File What it is Runs on kind?
predictor.py tiny FastAPI app: /v1/models/recommender:predict + /recommend + health yes (no cluster)
requirements.txt pinned Python deps (FastAPI/uvicorn + joblib + sklearn)
Dockerfile multi-stage slim Python image, non-root UID 65532 yes
Makefile compile / build / train-and-run / test targets yes
recommender-deployment.yaml built-in Deployment of the predictor (PSA-restricted) yes — kind-runnable
recommender-service.yaml ClusterIP Service in front of the Deployment yes
recommender-inferenceservice.yaml KServe InferenceService (CRD-backed; scale-to-zero, canary) needs KServe + Knative

All manifests target the bookstore-ml namespace (PSA enforce: restricted). recommender-inferenceservice.yaml carries the CRD-intrinsic header note: a client dry-run prints no matches for kind … until KServe is installed — schema-correct, not a bug (same precedent as the rest of the guide's CRD-backed manifests).

The HTTP surface

Method Path Body / Query What it returns
GET /healthz {"status":"ok"}
GET /ready {"status":"ready"} once the model is loaded
GET /v1/models/recommender model metadata (kind/version/n_books/top_k)
POST /v1/models/recommender:predict {"instances":[{"book_id":1,"k":3}]} top-K recommendations per instance
GET /recommend?book_id=1&k=3 friendly equivalent used by catalog/storefront

The :predict envelope follows the v1 prediction protocol used by KServe's built-in runtimes — the same image works behind an InferenceService and a plain Deployment.

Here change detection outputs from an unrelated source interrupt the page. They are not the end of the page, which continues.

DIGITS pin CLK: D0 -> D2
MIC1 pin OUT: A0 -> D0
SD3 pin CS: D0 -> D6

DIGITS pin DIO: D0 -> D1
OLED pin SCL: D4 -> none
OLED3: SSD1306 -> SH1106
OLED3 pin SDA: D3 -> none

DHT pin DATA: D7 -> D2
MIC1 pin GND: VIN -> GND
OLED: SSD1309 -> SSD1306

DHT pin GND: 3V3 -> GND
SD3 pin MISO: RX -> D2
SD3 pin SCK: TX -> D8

Run it locally (no cluster)

# from this directory:
make compile           # python3 -m py_compile predictor.py
make build             # docker build -t bookstore/recommender-serve:dev .
# end-to-end: train -> joblib -> serve, just on docker
make train-and-run     # runs train image -> model.joblib on `bookstore-model`
                       # docker volume, then runs serve image on :8080
# proof: curl localhost:8080/v1/models/recommender:predict (same as kind step 4)

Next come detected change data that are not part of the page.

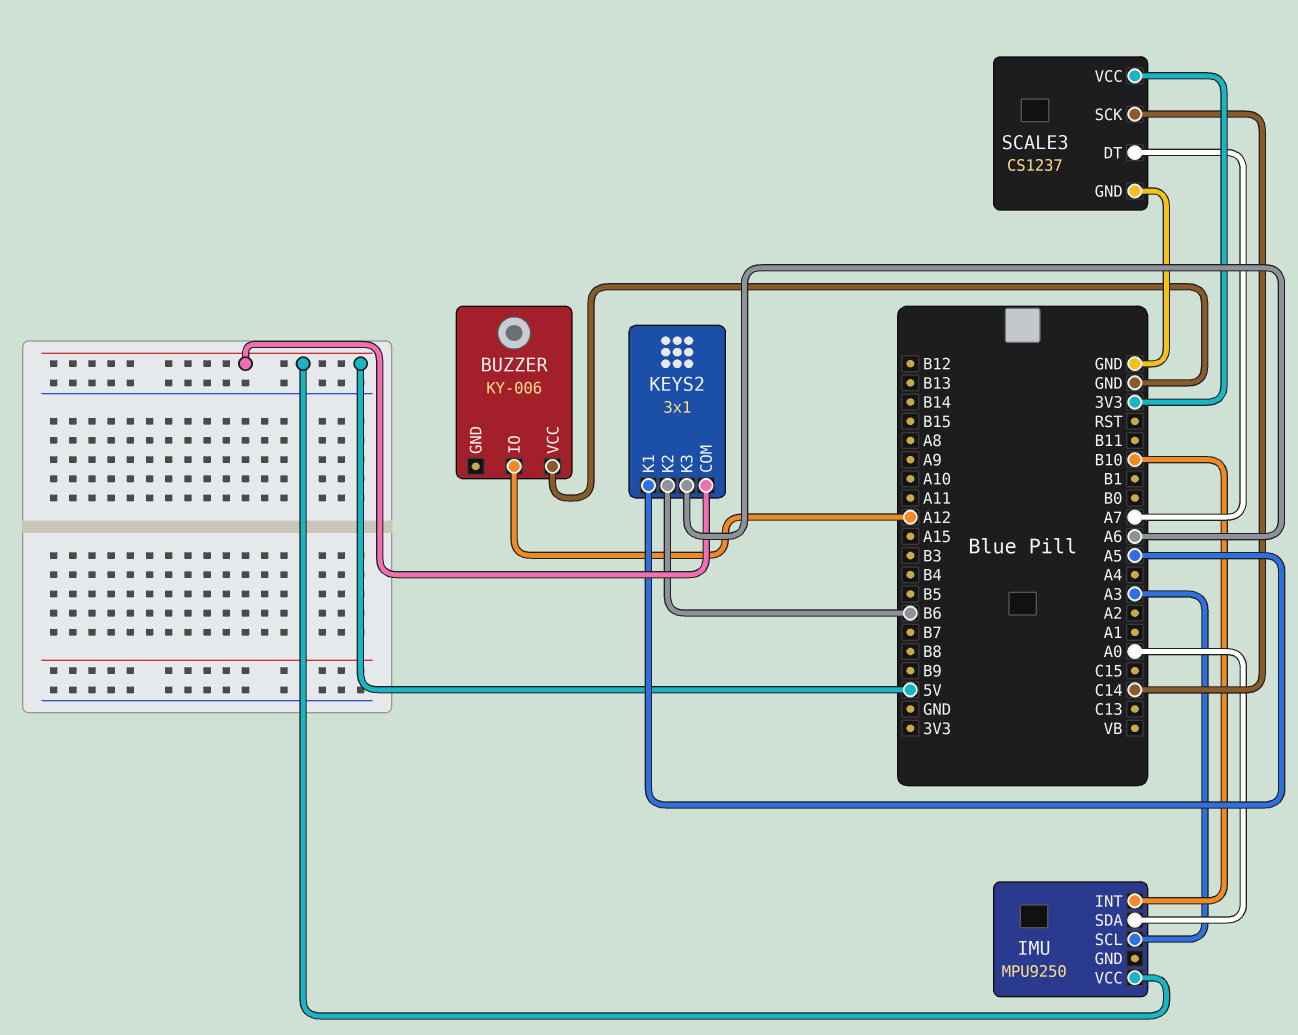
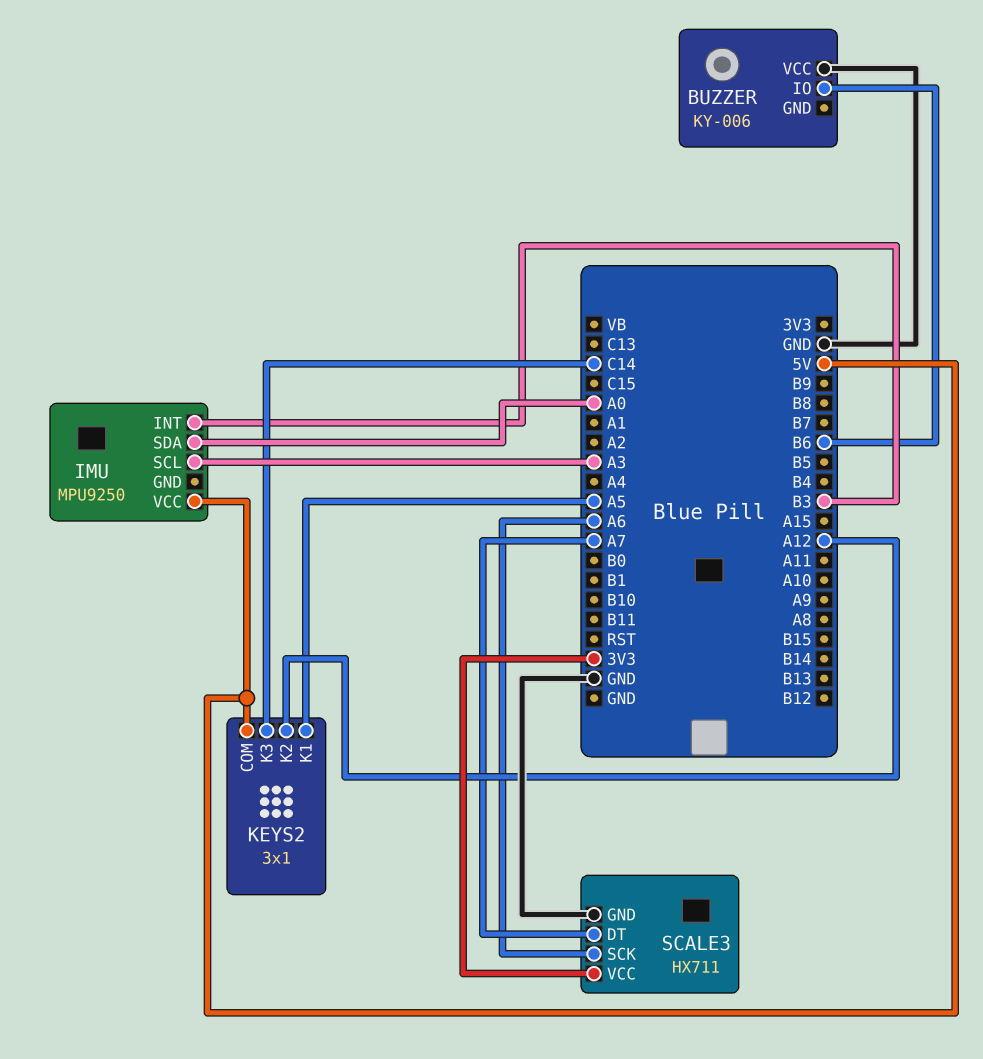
BUZZER pin IO: A12 -> B6
IMU pin INT: B10 -> B3
KEYS2 pin K2: B6 -> A12
KEYS2 pin K3: A6 -> C14
SCALE3: CS1237 -> HX711
SCALE3 pin SCK: C14 -> A6

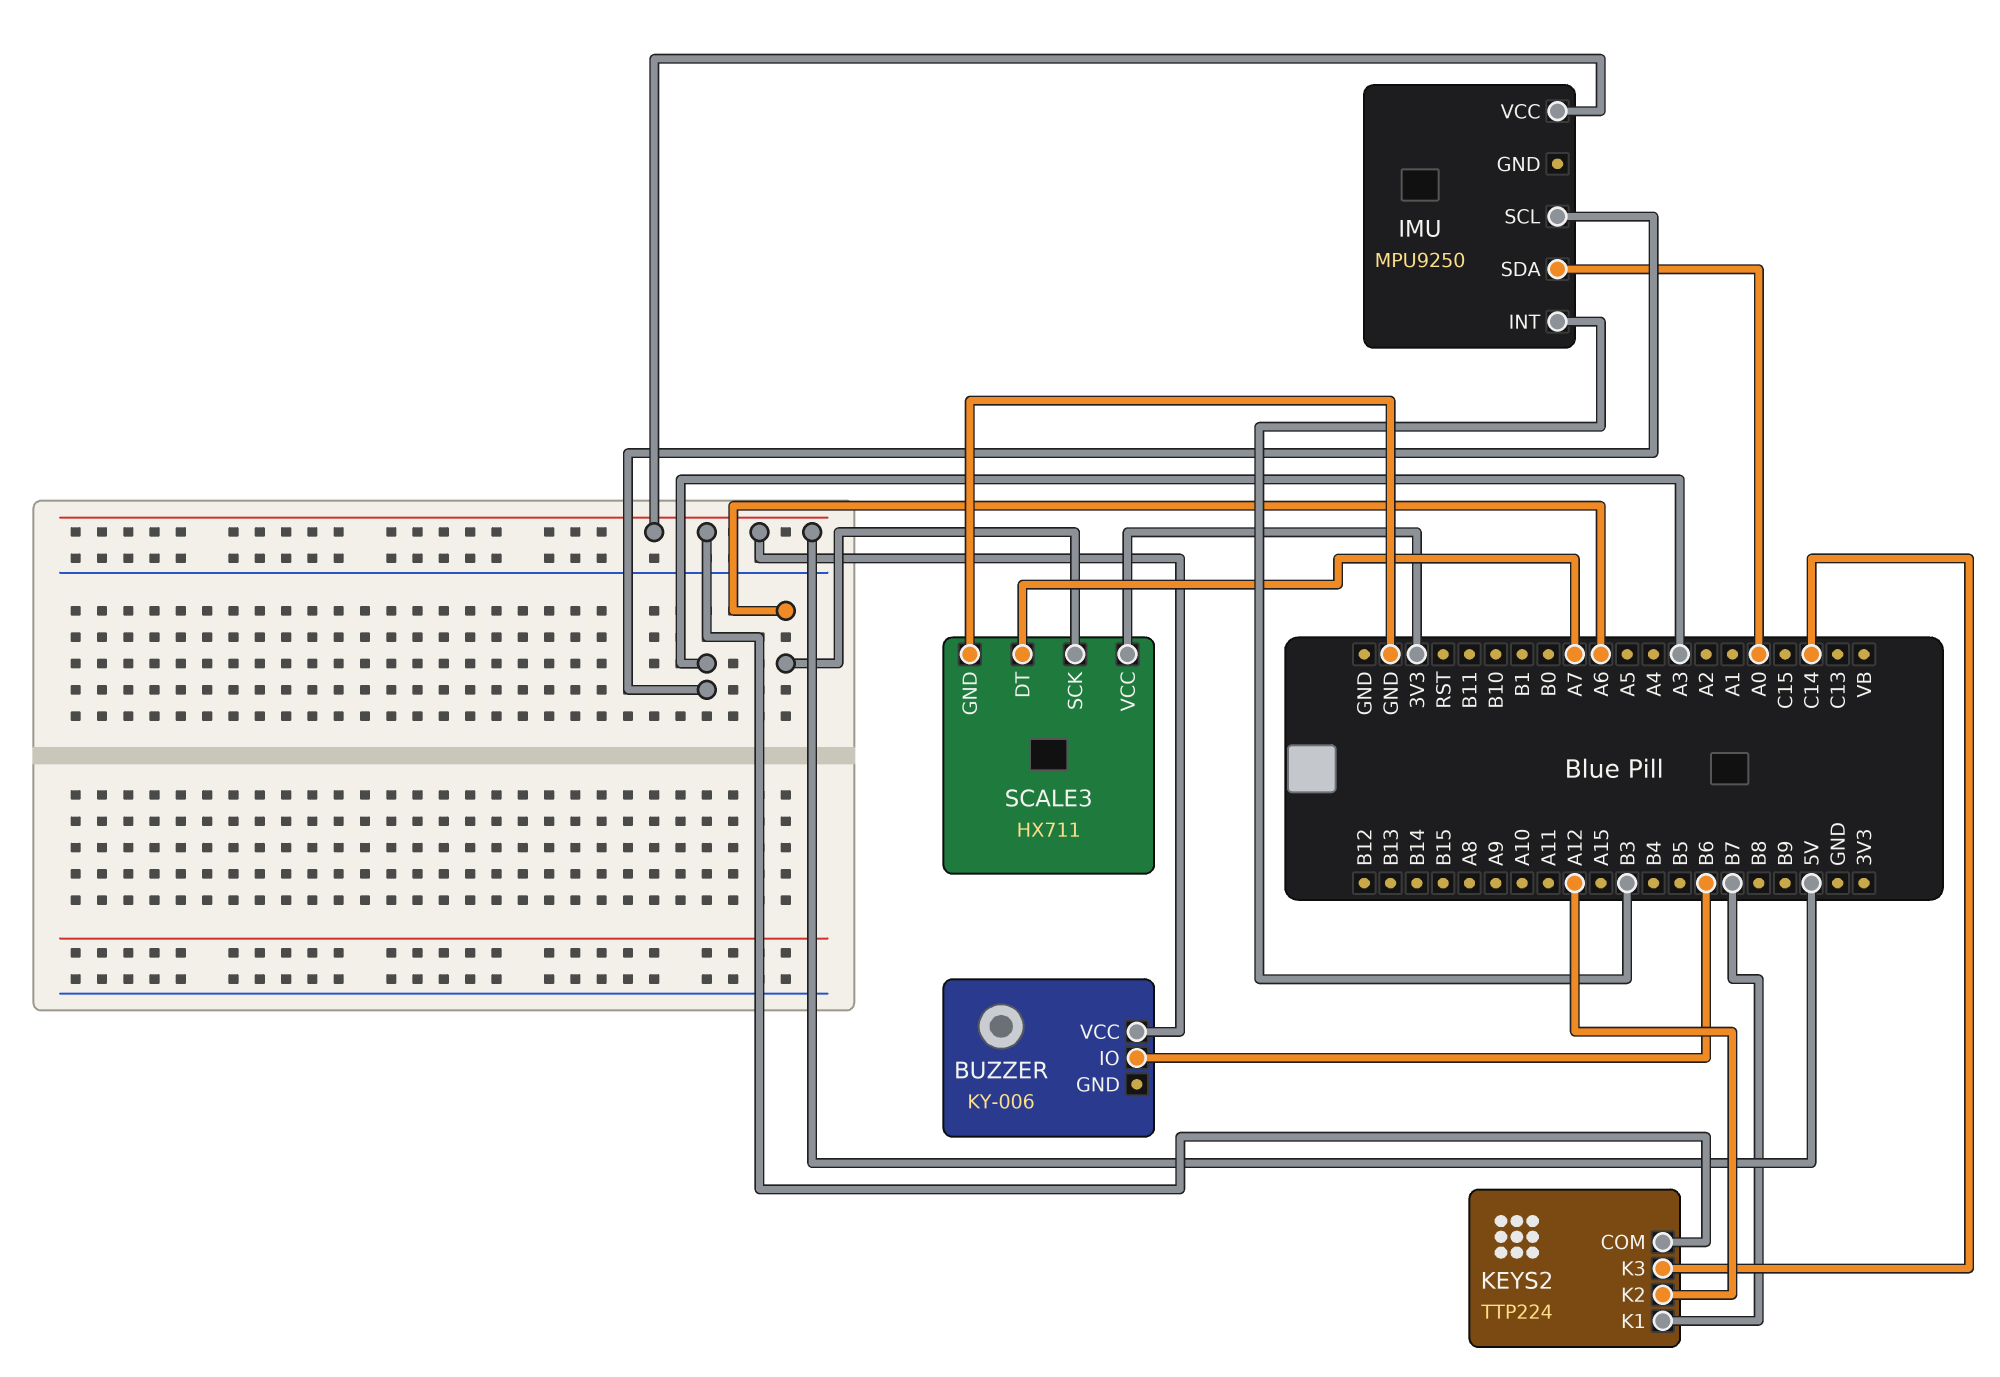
BUZZER pin VCC: GND -> 5V
KEYS2: 3x1 -> TTP224
KEYS2 pin K1: A5 -> B7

Run it on kind (the kind-runnable path)

# from the repo root (full-guide/):
# 1) build + load images
docker build -t bookstore/recommender-train:dev examples/bookstore/ml/train
docker build -t bookstore/recommender-serve:dev examples/bookstore/ml/serve
kind load docker-image bookstore/recommender-train:dev
kind load docker-image bookstore/recommender-serve:dev
# 2) train: produces model.joblib on the recommender-model PVC
kubectl apply -f examples/bookstore/ml/train/recommender-train-job.yaml
kubectl wait --for=condition=complete job/recommender-train -n bookstore-ml --timeout=300s
# 3) serve: plain Deployment + Service consumes the same PVC
kubectl apply -f examples/bookstore/ml/serve/recommender-deployment.yaml
kubectl apply -f examples/bookstore/ml/serve/recommender-service.yaml
kubectl rollout status deploy/recommender -n bookstore-ml --timeout=120s
# 4) proof: port-forward and POST a predict — the final proof step
kubectl port-forward -n bookstore-ml svc/recommender 8080:8080 &
curl -s -X POST localhost:8080/v1/models/recommender:predict \
  -H 'content-type: application/json' \
  -d '{"instances":[{"book_id":1,"k":3}]}' | jq .

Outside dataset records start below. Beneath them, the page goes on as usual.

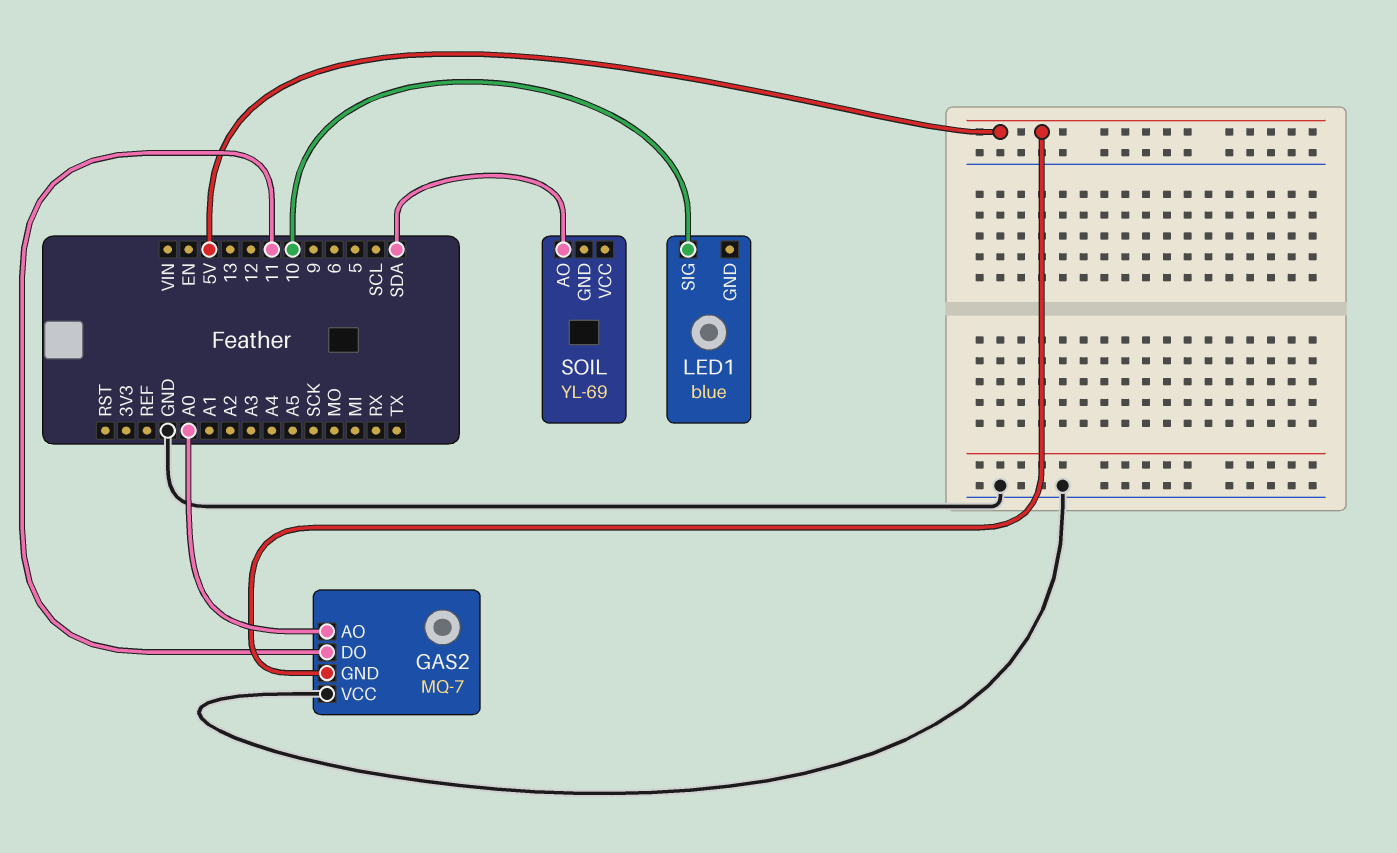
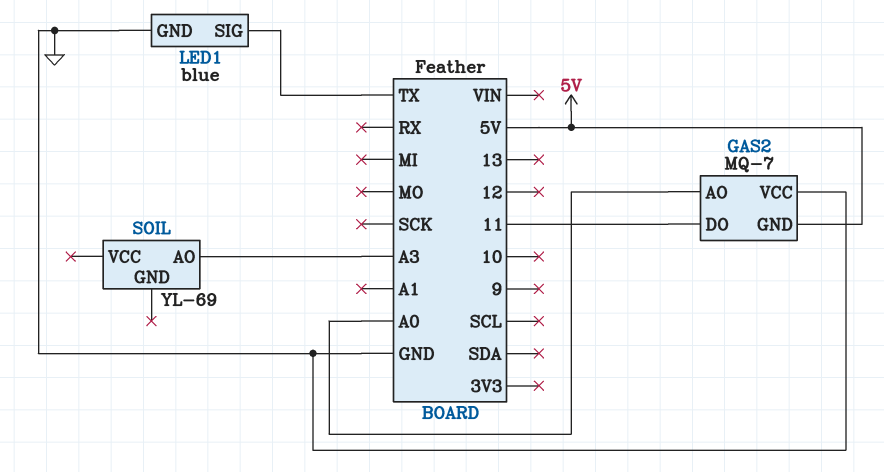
LED1 pin GND: none -> GND
LED1 pin SIG: 10 -> TX
SOIL pin AO: SDA -> A3

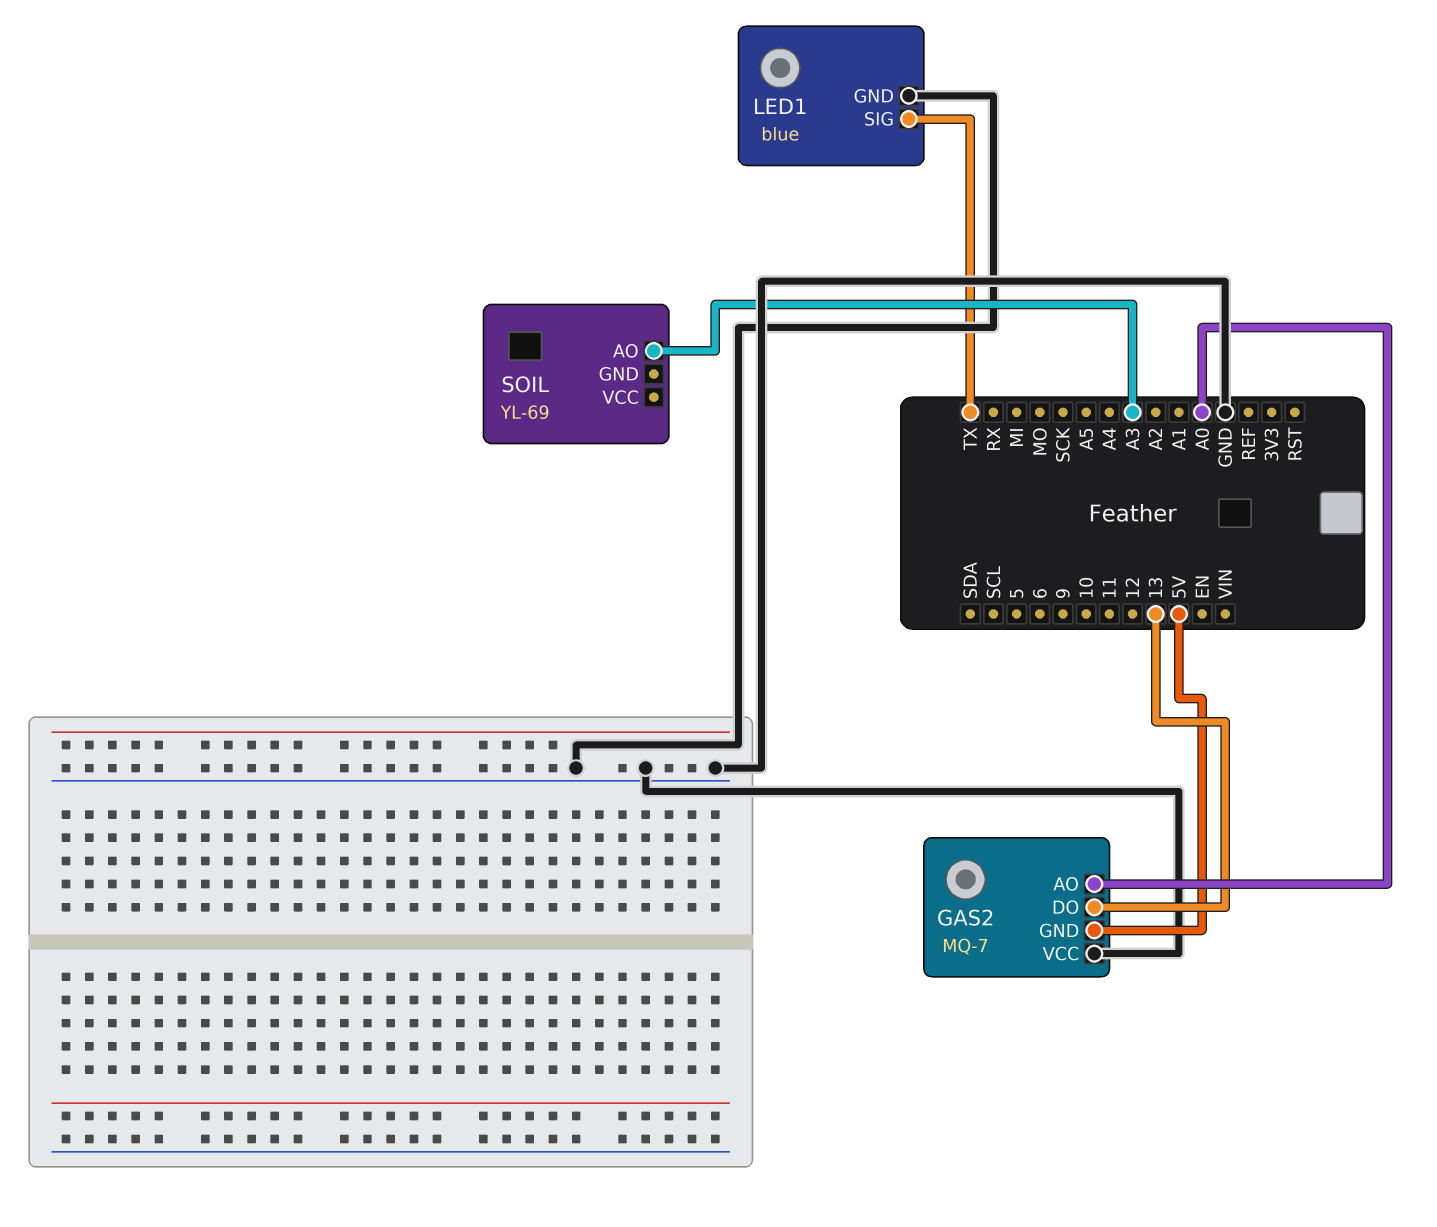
GAS2 pin DO: 11 -> 13

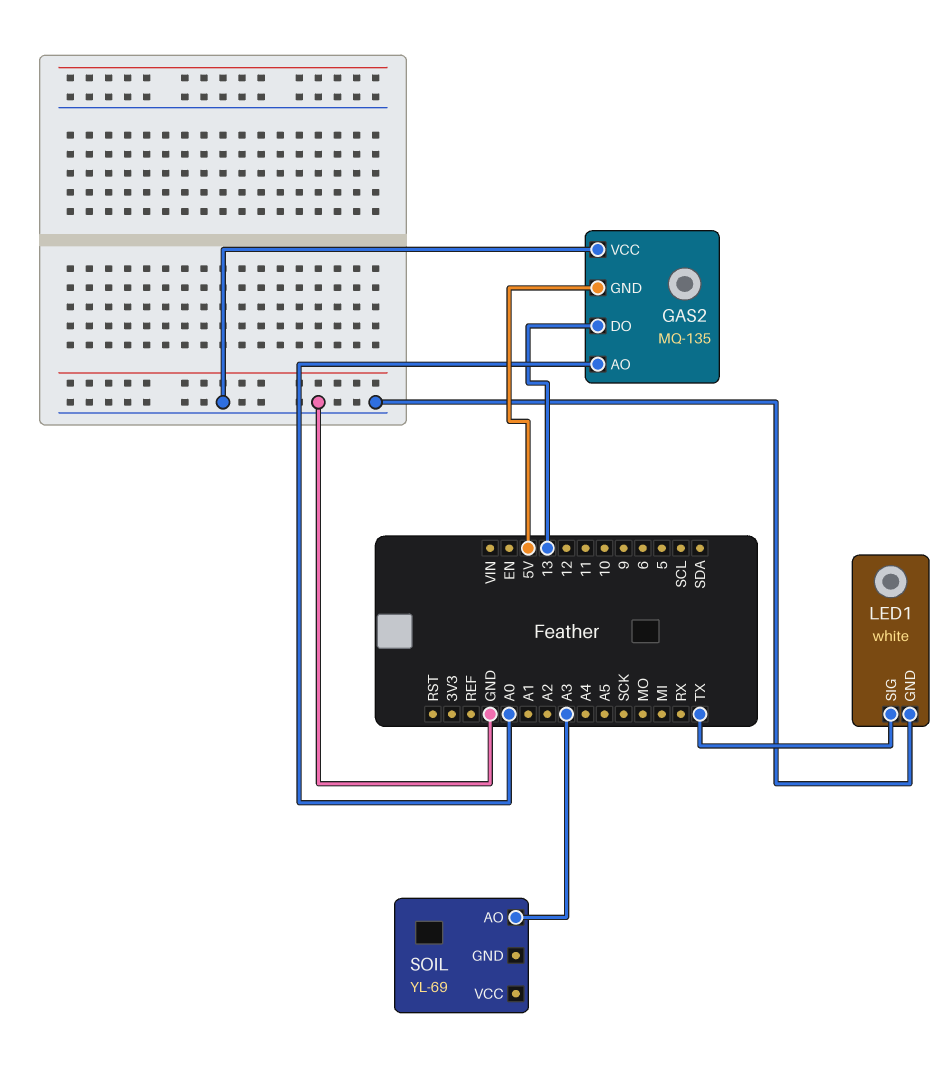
GAS2: MQ-7 -> MQ-135
LED1: blue -> white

The KServe path (needs the operator)

recommender-inferenceservice.yaml is the CRD-backed equivalent. OPTION A (custom predictor) uses the same image under KServe's serverless wrapper — request-driven autoscaling, scale-to-zero, InferenceService-level canary/A-B. OPTION B (KServe's built-in sklearn ServingRuntime) is a commented stub in the same file. Install KServe (+ Knative Serving + cert-manager) per Part 12 ch.06 Hands-on before applying.

Integration with the Bookstore app (catalog / storefront)

The recommender's in-cluster DNS is recommender.bookstore-ml.svc.cluster.local:8080. The chapter (../../../12-kubernetes-for-machine-learning/06-model-serving-and-inference.md) describes the catalog/storefront integration via kubectl exec/curl; this README does not mutate the canonical app.